This task will track the racking, setup, and OS installation of ml-serve100[1-4].
Please note these are GPU capable chassis/servers ordered via T266482, with the GPU cards being ordered on T266516 & a future task. Only 1 GPU was ordered initially, as the new AMD Radeon 5700 XT has NOT been test fitted and power tested in the chassis. Once a single GPU has passed testing, we can order the remaining GPUs.
We went conservatively on this ordering cadence (one to test), as GPU cards all are non-returnable once opened, and even returned unopened will incur a restocking fee.
Hostname / Racking / Installation Details
Hostnames: ml-serve100[1-4]
Racking Proposal: 4 hosts will be in the same cluster, so differing racks at minimum. row diversity is preferred, but understood if a single row is at capacity then 2 hosts may need to share a row.
Networking/Subnet/VLAN/IP: 1G, internal1 vlan (systems have 1G/10G nics, only need 1G at this time)
Partitioning/Raid: match an-worker[1096-1101]
OS Distro: Buster
Per host setup checklist
Each host should have its own setup checklist copied and pasted into the list below.
ml-serve1001:
- - receive in system on procurement task T266482 & in coupa
- - receive in GPU card on procurement task T266516 & in coupa
- - rack system with proposed racking plan (see above) & update netbox (include all system info plus location, state of planned)
- - bios/drac/serial setup/testing
- - mgmt dns entries added for both asset tag and hostname
- - network port setup (description, enable, vlan)
- end on-site specific steps
- - production dns entries added
- - operations/puppet update (install_server at minimum, other files if possible)
- - OS installation
- - puppet accept/initial run (with role:spare)
- - host state in netbox set to staged
ml-serve1002:
- - receive in system on procurement task T266482 & in coupa
- - rack system with proposed racking plan (see above) & update netbox (include all system info plus location, state of planned)
- - bios/drac/serial setup/testing
- - mgmt dns entries added for both asset tag and hostname
- - network port setup (description, enable, vlan)

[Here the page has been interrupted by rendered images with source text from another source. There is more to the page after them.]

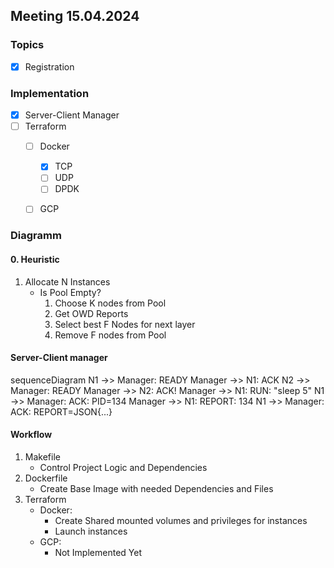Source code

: ## Meeting  15.04.2024

### Topics
- [X] Registration

### Implementation
- [X] Server-Client Manager
- [ ] Terraform
    + [ ] Docker
        - [X] TCP
        - [ ] UDP
        - [ ] DPDK
    + [ ] GCP


### Diagramm

#### 0. Heuristic 
1. Allocate N Instances
    - Is Pool Empty?
        1. Choose K nodes from Pool
        2. Get OWD Reports
        3. Select best F Nodes for next layer
        4. Remove F nodes from Pool

#### Server-Client manager

<div class="mermaid">
sequenceDiagram
    N1 ->> Manager: READY
    Manager ->> N1: ACK
    N2 ->> Manager: READY
    Manager ->> N2: ACK!
    Manager ->> N1: RUN: "sleep 5"
    N1 ->> Manager: ACK: PID=134
    Manager ->> N1: REPORT: 134
    N1 ->> Manager: ACK: REPORT=JSON{...}
</div> 

#### Workflow
1. Makefile 
    - Control Project Logic and Dependencies
2. Dockerfile 
    - Create Base Image with needed Dependencies and Files
3. Terraform
    - Docker: 
        - Create Shared mounted volumes and privileges for instances
        - Launch instances
    - GCP: 
        - Not Implemented Yet
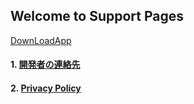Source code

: ## Welcome to Support Pages

[DownLoadApp](https://apps.apple.com/us/app/id1522154456)


#### 1. [開発者の連絡先](contact) 
#### 2. [Privacy Policy](privacy-policy-en) 
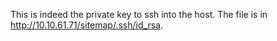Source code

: This is indeed the private key to ssh into the host. The file is in http://10.10.61.71/sitemap/.ssh/id_rsa.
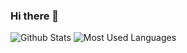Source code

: ### Hi there 👋
![Github Stats](https://github-readme-stats.vercel.app/api?username=YinBo0927&show_icons=true&theme=dark&count_private=true)
![Most Used Languages](https://github-readme-stats.vercel.app/api/top-langs/?username=YinBo0927&theme=dark&layout=compact)

<!--
**YinBo0927/YinBo0927** is a ✨ _special_ ✨ repository because its `README.md` (this file) appears on your GitHub profile.

Here are some ideas to get you started:

- 🔭 I’m currently working on ...
- 🌱 I’m currently learning ...
- 👯 I’m looking to collaborate on ...
- 🤔 I’m looking for help with ...
- 💬 Ask me about ...
- 📫 How to reach me: ...
- 😄 Pronouns: ...
- ⚡ Fun fact: ...
-->
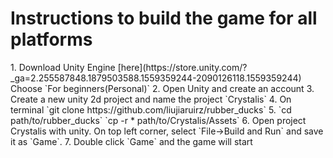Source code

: <h1>Instructions to build the game for all platforms</h1>
1. Download Unity Engine [here](https://store.unity.com/?_ga=2.255587848.1879503588.1559359244-2090126118.1559359244)
   Choose `For beginners(Personal)`
2. Open Unity and create an account
3. Create a new unity 2d project and name the project `Crystalis`
4. On terminal
  `git clone https://github.com/liujiaruirz/rubber_ducks`
5. `cd path/to/rubber_ducks` 
   `cp -r * path/to/Crystalis/Assets`
6. Open project Crystalis with unity. On top left corner, select `File->Build and Run` and save it as `Game`.
7. Double click `Game` and the game will start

- end on-site specific steps
- - production dns entries added
- - operations/puppet update (install_server at minimum, other files if possible)
- - OS installation
- - puppet accept/initial run (with role:spare)
- - host state in netbox set to staged
ml-serve1003:
- - receive in system on procurement task T266482 & in coupa
- - rack system with proposed racking plan (see above) & update netbox (include all system info plus location, state of planned)
- - bios/drac/serial setup/testing
- - mgmt dns entries added for both asset tag and hostname
- - network port setup (description, enable, vlan)
- end on-site specific steps
- - production dns entries added
- - operations/puppet update (install_server at minimum, other files if possible)
- - OS installation
- - puppet accept/initial run (with role:spare)
- - host state in netbox set to staged
ml-serve1004:
- - receive in system on procurement task T266482 & in coupa
- - rack system with proposed racking plan (see above) & update netbox (include all system info plus location, state of planned)
- - bios/drac/serial setup/testing
- - mgmt dns entries added for both asset tag and hostname
- - network port setup (description, enable, vlan)
- end on-site specific steps
- - production dns entries added
- - operations/puppet update (install_server at minimum, other files if possible)
- - OS installation
- - puppet accept/initial run (with role:spare)
- - host state in netbox set to staged
Once the system(s) above have had all checkbox steps completed, this task can be resolved.